There will be more to follow shortly. Just haven't had chance to sort the images out just yet, but I am still working on it.

18th Dec 2009, 04:31

hildegard says:

"This week's prize is just the thing for the outward bound, adventurous type, combining the the thrill of Versuvious with the taste of a good Stilton. Yes, it's this fabulous cheese crater."
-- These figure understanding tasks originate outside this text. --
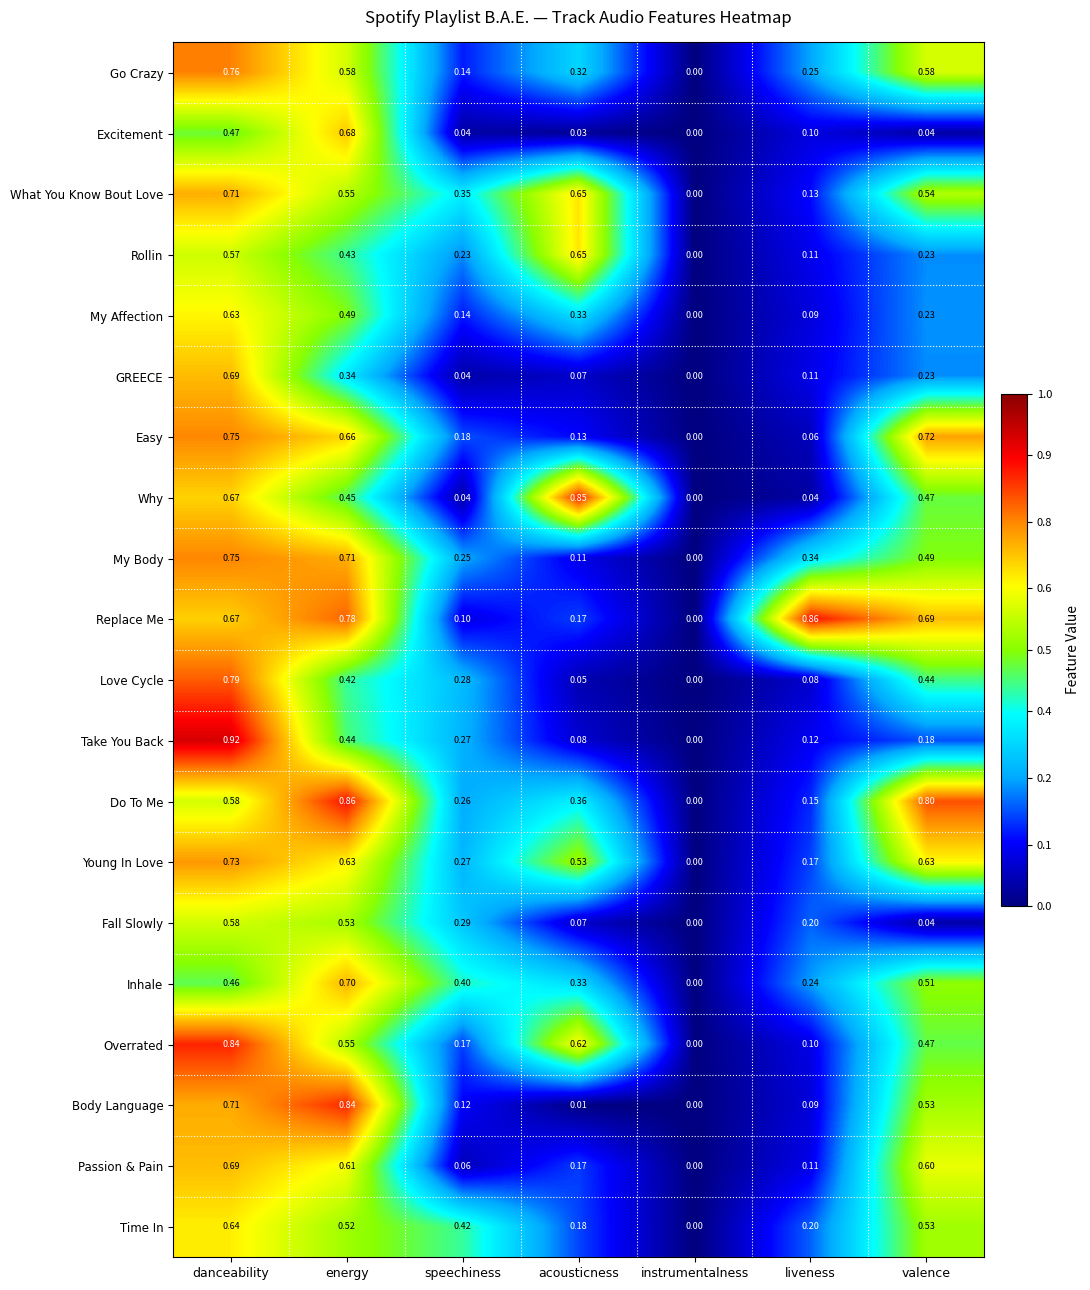

Which series has the widest spread of values?

Take You Back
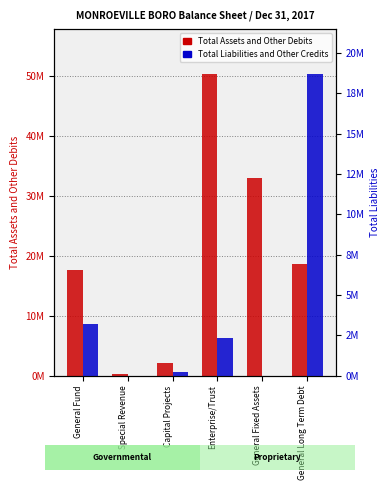

What is the label of the 2nd bar from the right?

General Fixed Assets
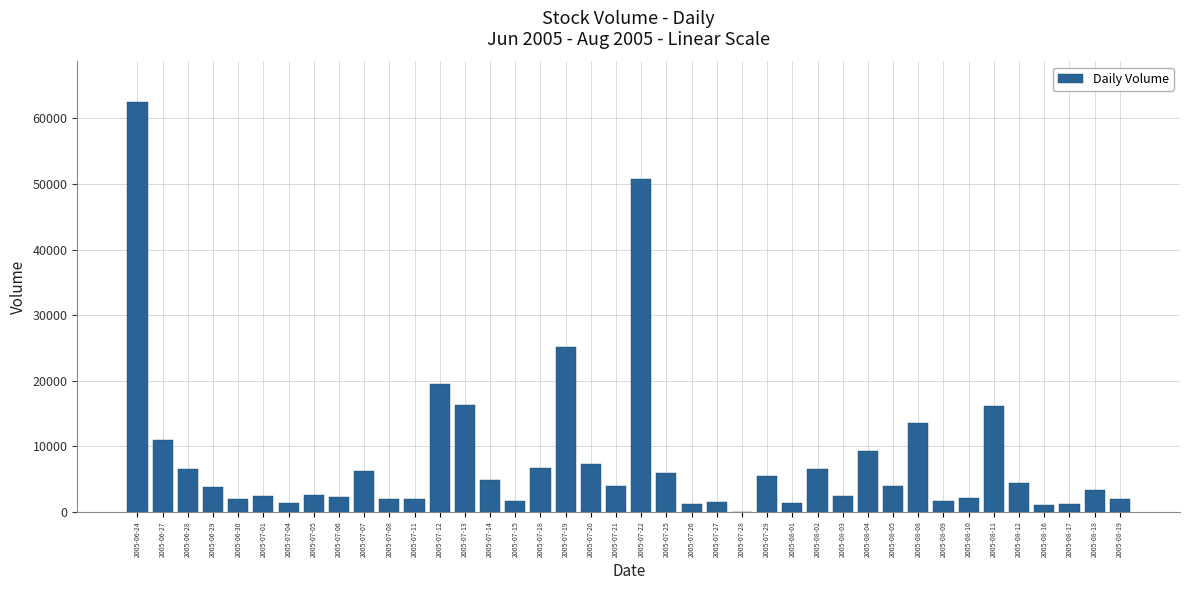

Approximately how many times larger is the value at 2005-07-20 compared to 2005-07-13?

0.5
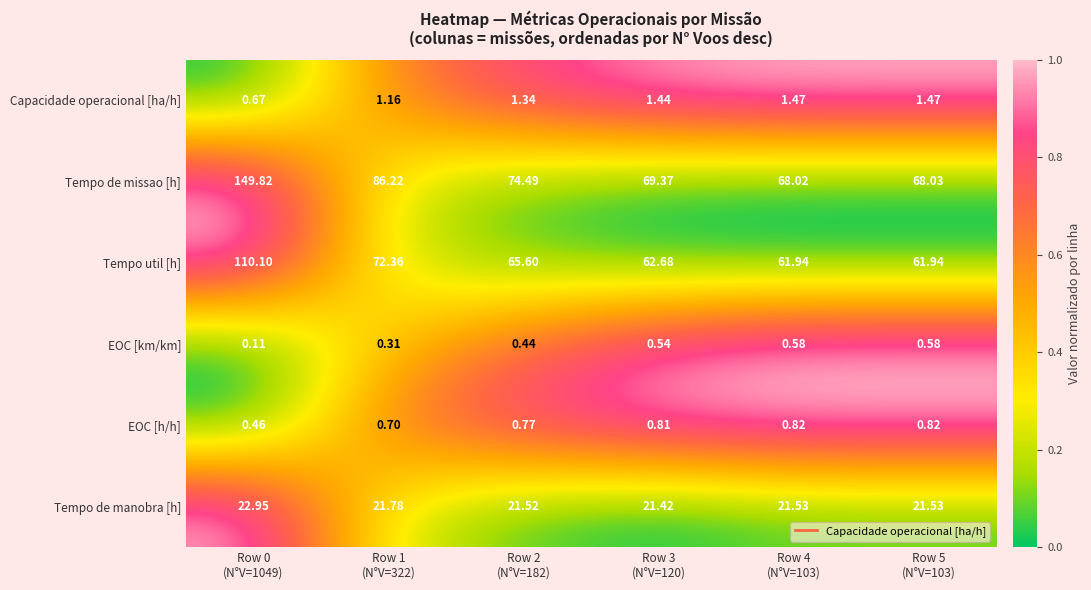

Which series has the largest total across all categories?

Tempo de missao [h]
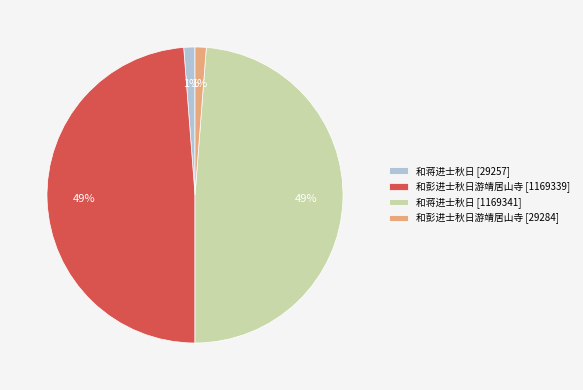

How many segments does this pie chart have?

4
Glorious. A line built to be delivered by the dear departed Humphrey Littleton. :)

18th Dec 2009, 12:30

Spidermonkey says:

He was the master, and it was his voice I was hearing at the time :) I'm glad it's still going though, I think Jack Dee is doing a very good job. Thank goodness we can still get Radio 4.

18th Dec 2009, 18:12

hildegard says:

Ah, now that's where we part company. I'd like them to give Phil Jupitus a quick canter round the job - think he had Humph's ability to play relentlessly straight but still be a benevolent force. Dee is too much of a miserablist for my taste. Groundlessly bitter, rebarbative & depressing, I find I'm turning down the radio between the rounds so I can avoid his link material. Never thought I'd see the day when I voluntarily missed any of ISIHAC.

18th Dec 2009, 18:43

Spidermonkey says:

I know what you mean. I'm not usually a Dee fan (I couldn't get into his sitcom thing at all), although I do appreciate miserable humour on the whole. At first I wasn't sure how this would go but I think he's making his own mark within the world of the game. Following Humph was will always be a tough one, and I'm finding the slight change in tone makes me remember Humph more distinctly, which I like.
Jupitus would be a good one too though, maybe they could share?